◆ Study text:
And then I got offered a job as a general manager of Ultra Tune to come in and work for them. And that’s when I started to have some fun, being able to develop things the way I wanted it.

Simon Dell: What was Ultra Tune like that day you arrived? What were you inheriting as you walked in the door?

Sean Buckley: They didn’t actually tell me the truth of how bad the company was going. It was about 1994, and Ultra Tune I walked in. On the first day. I had some guy walking in fucking wanting to beat me up. He told me that Ultra Tune owed him $40,000 and he was going to kill everyone in the office. That was my first day greeting, you know? “Welcome aboard.”

He calmed down. He was upset and the company did owe him the money. We ended up having to pay for it. I went to the accounting office. I sat down and asked how much money we had in the bank? Oh not much. So I felt like I was ambushed a little bit, but we worked through it. And then the company, I worked there for six months on all this financial pressure. And it wasn’t the business wasn’t profitable. The leases had been created in those days where the leases had no opportunity of going down.

◆ What is expected:
Can you carry on the interview about Sean Buckley's first months at Ultra Tune, picking up right after its last sentence?

◆ Available data:
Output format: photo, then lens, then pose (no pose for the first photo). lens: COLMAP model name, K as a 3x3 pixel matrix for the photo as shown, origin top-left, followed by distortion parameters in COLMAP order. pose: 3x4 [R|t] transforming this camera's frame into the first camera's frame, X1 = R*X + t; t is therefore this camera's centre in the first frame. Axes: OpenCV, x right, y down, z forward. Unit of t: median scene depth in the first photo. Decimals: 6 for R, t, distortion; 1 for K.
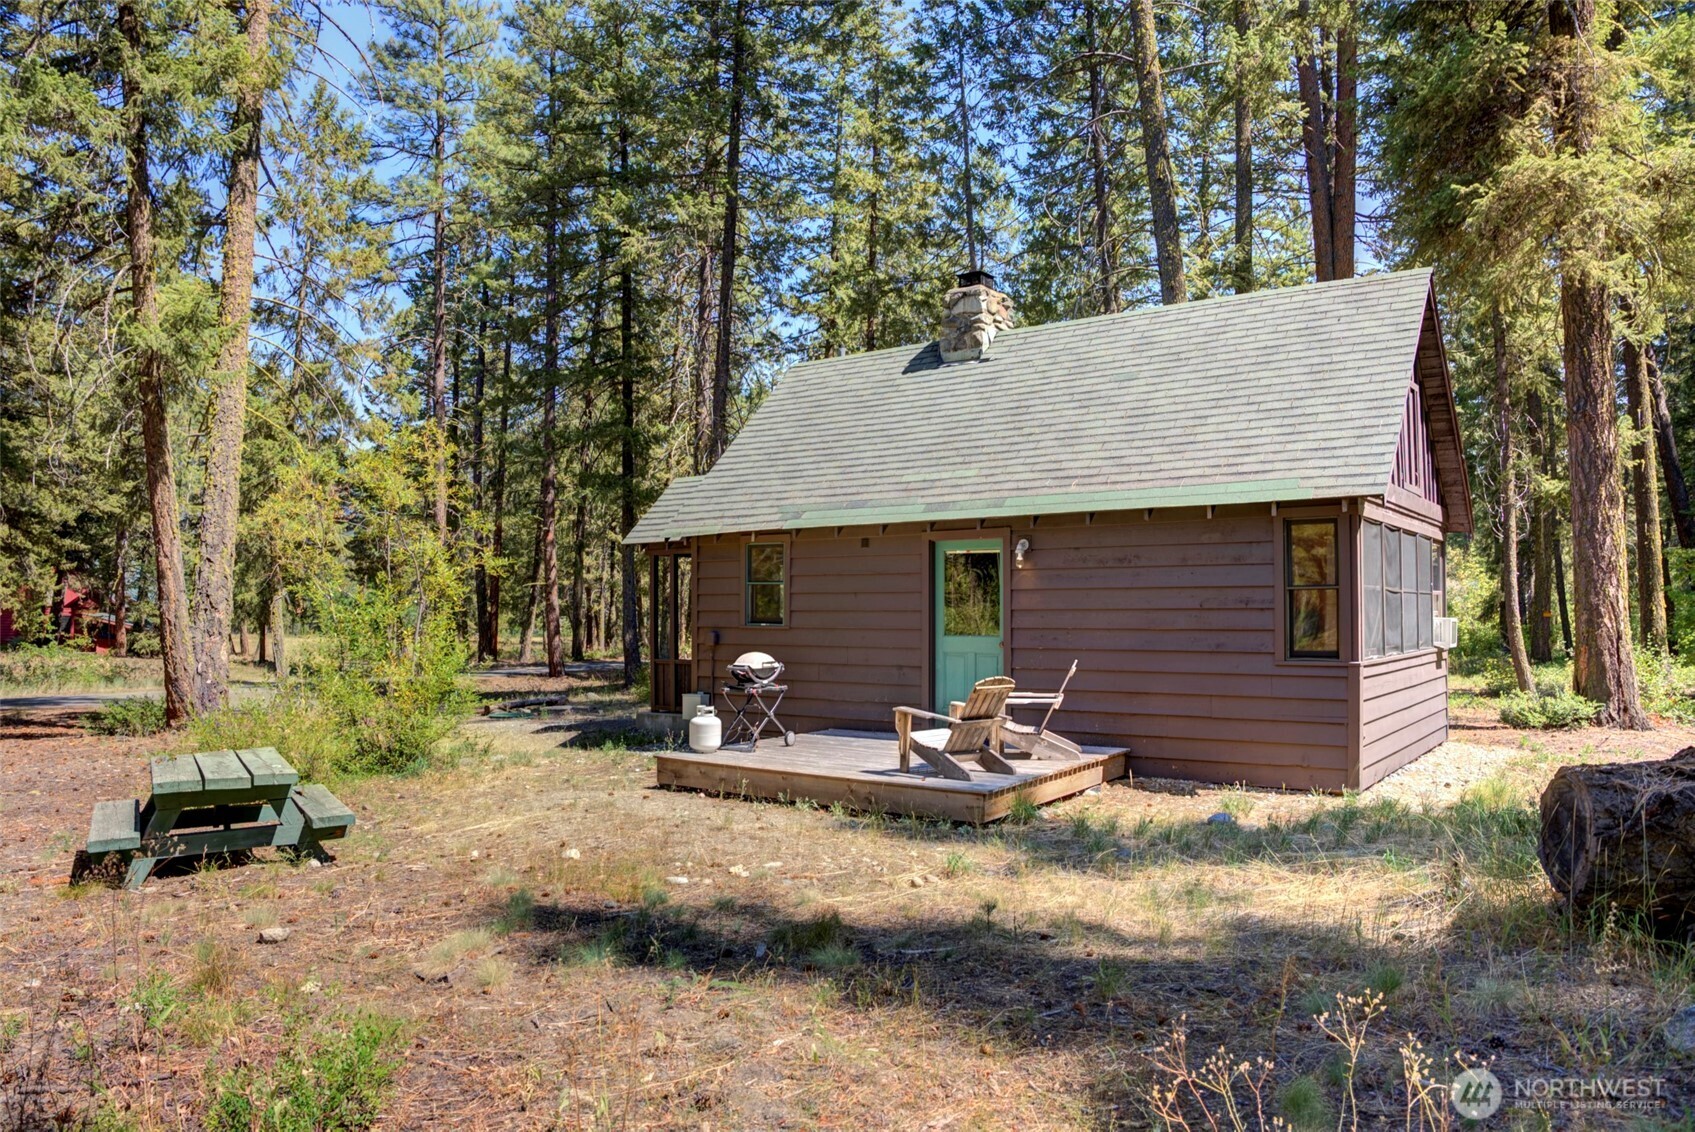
lens RADIAL K [[1174.2, 0, 843.5], [0, 1174.2, 547.8], [0, 0, 1]] dist [-0.145578, 0.131294]
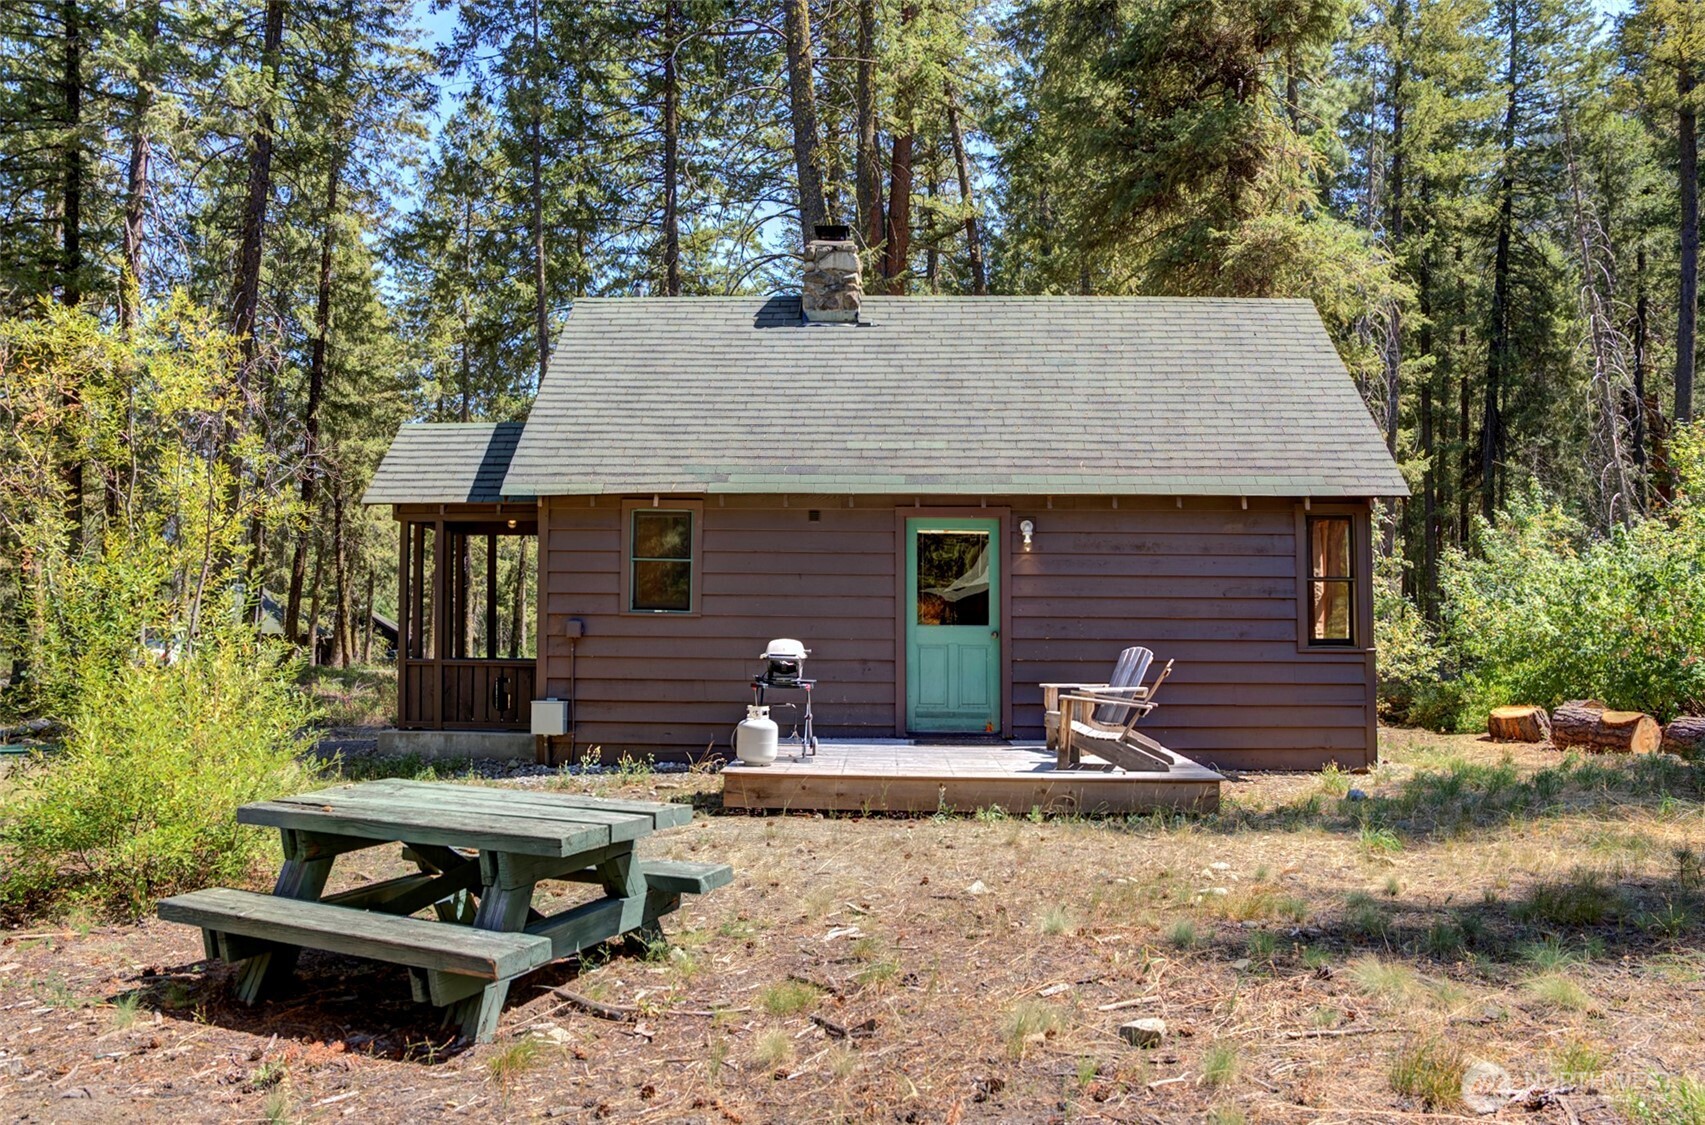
lens RADIAL K [[1252.6, 0, 843.3], [0, 1252.6, 560.8], [0, 0, 1]] dist [-0.165957, 0.139355]
pose [[0.830394, 0.046034, 0.555272, -0.392677], [-0.041563, 0.998922, -0.020658, 0.038950], [-0.555624, -0.005925, 0.831412, 0.200358]]
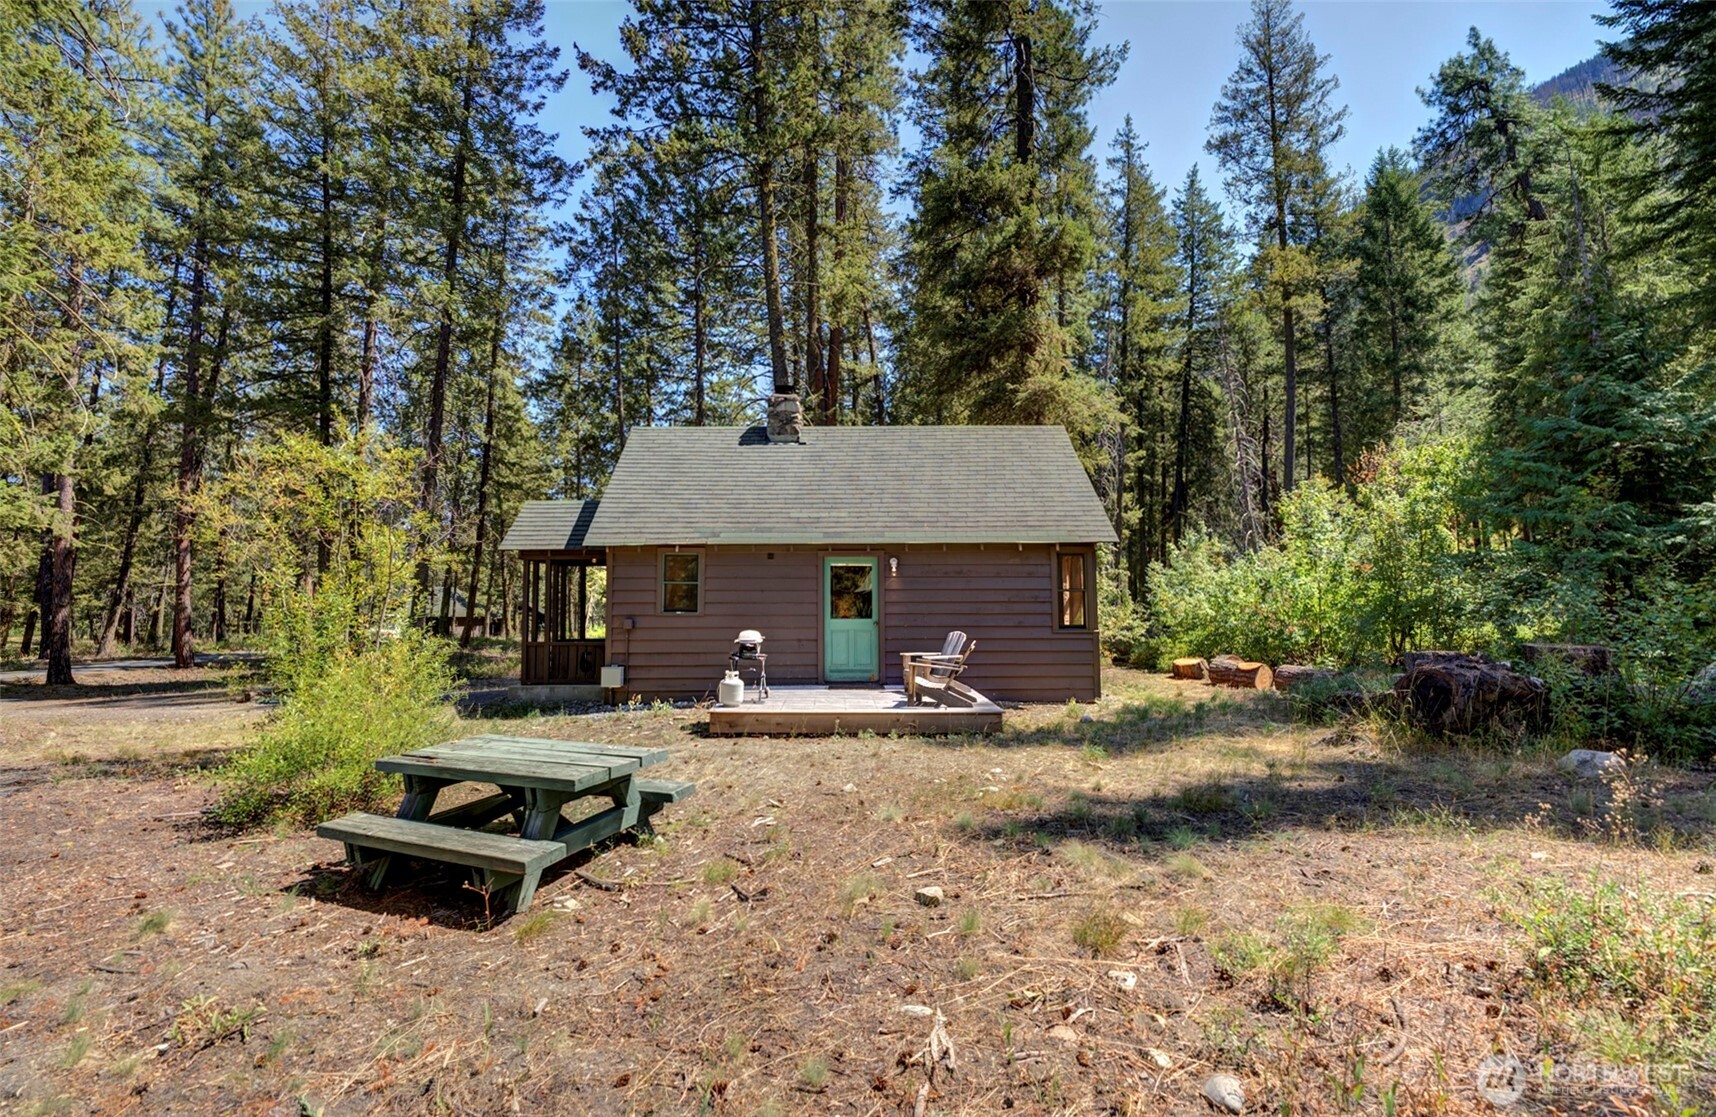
lens RADIAL K [[709.4, 0, 837.2], [0, 709.4, 560.0], [0, 0, 1]] dist [-0.022857, -0.000026]
pose [[0.808231, 0.048783, 0.586841, -0.367293], [-0.036798, 0.998799, -0.032348, 0.022042], [-0.587715, 0.004550, 0.809056, 0.197818]]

◆ Answer below:
So, the market reviews were never taken. Let’s say our property was worth $50,000 a year in rent. It’ll go up to 3% per year. It’ll be a 10-year lease. When you got the ten years, the rent will be 70. And you say, “Okay, it’s $70,000, I want a market review.” The market says it’s worth 40. “No, sorry. Can’t go down, it’s on the clause, you have to pay 70.”

So, you had all these franchisees with leases who were above their ability to pay across the board, and it was probably — in those days — probably 80, 90 stores. We had all these guys go broke. A couple guys committed suicide over their problems. We’ve had people run away from their debts, went out of the country all because of these leases. To the credit, the government changed the laws after this, after this disaster in 90s, said it has to go back to market. There was no more one-way clauses where the clauses could go up and not down.

And I still remember the day we… One of the rents, we had the rent review done. And there was an office in Silverwater, a building in Silverwater where the franchisee was struggling very badly. And he had a good turnout but he couldn’t make any money. Couldn’t feed his family, and we got a market review. He was paying $79,000, $80,000 for this building, and the market review said the site was worth $27,500.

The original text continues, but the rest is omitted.